減量中こそ、食事全体を見て判断したいところです。食事記録アプリなどで、そもそも糖質が足りていないのか、逆に摂りすぎているのかを把握してから使うほうが合理的です。

増量サプリとして使うべき人、使わなくてよい人

使う価値が高い人

  • 食が細く、主食量を増やしにくい
  • トレ後にすぐ食事が取れない
  • 1日の糖質量が不足しやすい
  • シンプルな糖質補給だけで足りる

まず食事を優先したい人

  • 白米、パン、麺、オートミールなどで十分に糖質を取れる
  • 体脂肪が増えやすい
  • そもそも総摂取カロリーを把握していない

増量向けの補助として便利なのは事実ですが、食事で足りるなら無理に使う必要はありません。まずは主食量を安定させ、それでも不足する分だけカーボパウダーで補うのが基本です。

砂糖・ブドウ糖・クラスターデキストリンとの違い

カーボパウダーとしての違いをざっくり整理

種類特徴向いている場面
マルトデキストリン消化性の糖質で、甘さが比較的穏やか。単糖類より低浸透圧にしやすい筋トレ前後や長めのセッションの基本形
ブドウ糖単糖で、甘さを強く感じやすい少量を素早く入れたいとき
砂糖しょ糖で、ブドウ糖と果糖からなる日常食品として補給したいとき
クラスターデキストリン低浸透圧設計の製品があり、飲みやすさを感じる人もいる胃腸の快適さを重視したい人

初心者なら、まずはマルトデキストリンで十分なことが多いです。クラスターデキストリンは価格が高くなりやすく、優位性の感じ方には個人差があります。
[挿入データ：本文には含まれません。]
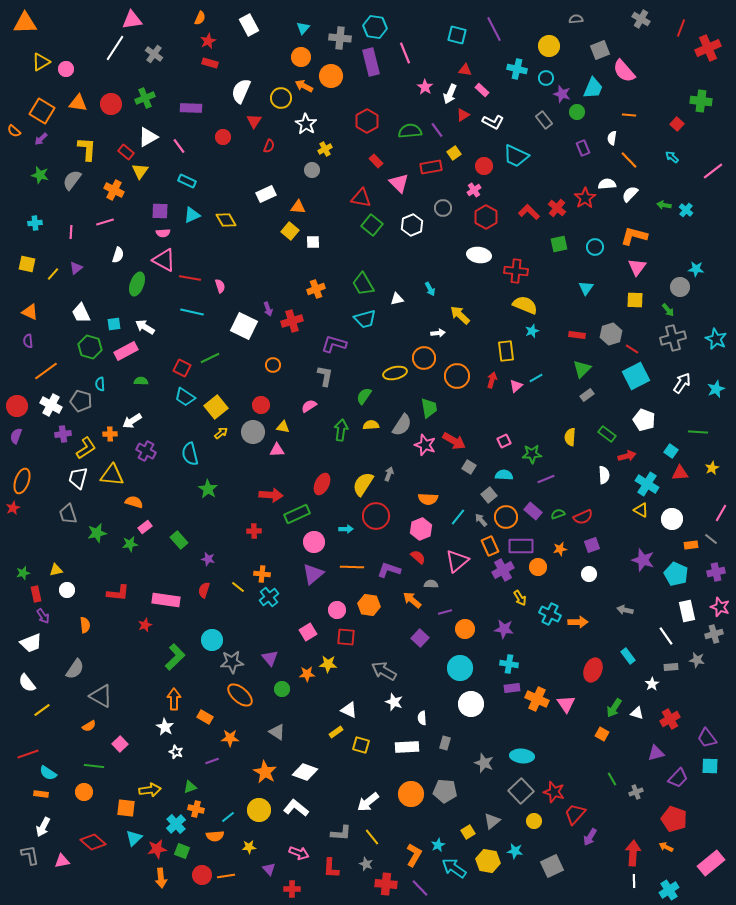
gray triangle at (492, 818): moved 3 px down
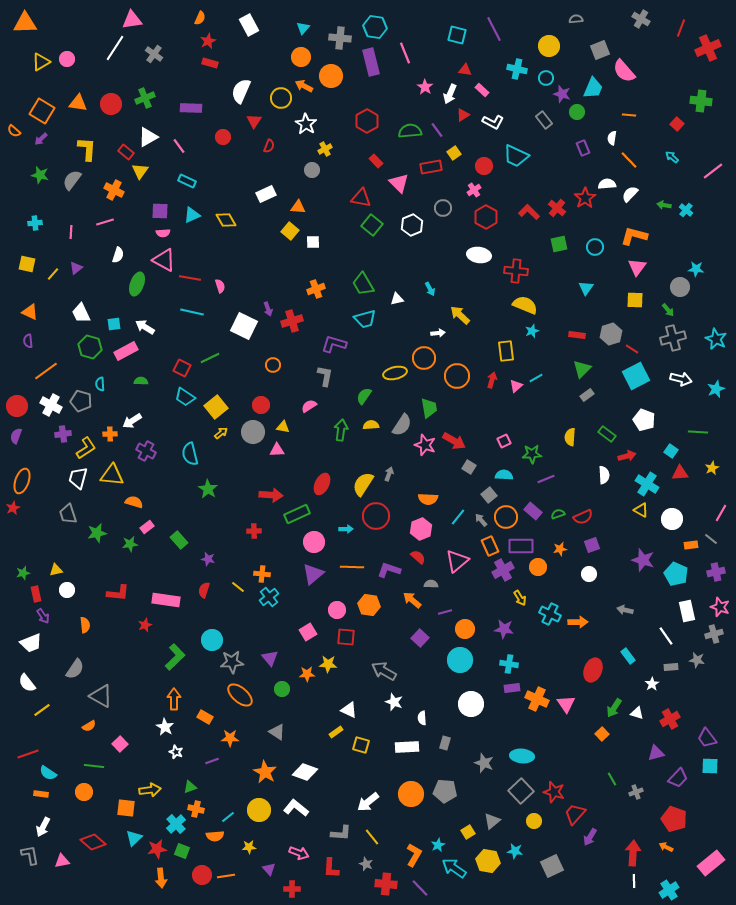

コストと扱いやすさのバランスでは、マルトデキストリンは入り口として使いやすい選択肢です。

代替食品で十分なケース

サプリを使わなくても、次の食品で代用できることは多いです。

  • おにぎり
  • あんぱん
  • バナナ
  • 食パン
  • うどん
  • スポーツドリンク
  • 100%ジュースを薄めたもの

トレ前ならおにぎりやバナナ、トレ後ならおにぎりとプロテインでも十分実践的です。サプリの強みは「持ち運びやすい」「量を調整しやすい」「液体で入れやすい」の3点なので、そこに価値を感じるなら導入すればよい、という位置づけで考えてください。

太りやすい使い方と失敗例

最後に、初心者が避けたい失敗を整理します。

  • 短時間トレでも毎回多めに入れる
  • トレしない日にも習慣で飲む
  • プロテイン、EAA、間食などが重なり総カロリーが見えなくなる
  • 食事量を把握せず「増量だから」と追加する
  • 濃すぎるドリンクで胃腸トラブルを起こす

マルトデキストリンは便利ですが、筋肉だけを選んで増やしてくれるわけではありません。筋トレの内容、1日の糖質量、総摂取カロリーまで含めて設計して初めて役立ちます。

まとめ

マルトデキストリンの筋トレでの使い方は、「多く飲むこと」ではなく「必要な場面で必要量を入れること」が基本です。初心者は1回10〜20g程度から始め、長めのトレーニング、空腹に近い状態、次の食事が遅れる場面で使い分けるのが現実的です。増量中は不足分の補完として、減量中はトレーニングの質を保ちたい日に絞ると失敗しにくくなります。

食事で足りるなら無理に使う必要はありません。逆に、食事だけでは糖質設計が難しい人にとっては、マルトデキストリンは扱いやすい糖質源です。まずは少量、薄め、必要な日だけ。この始め方が堅実です。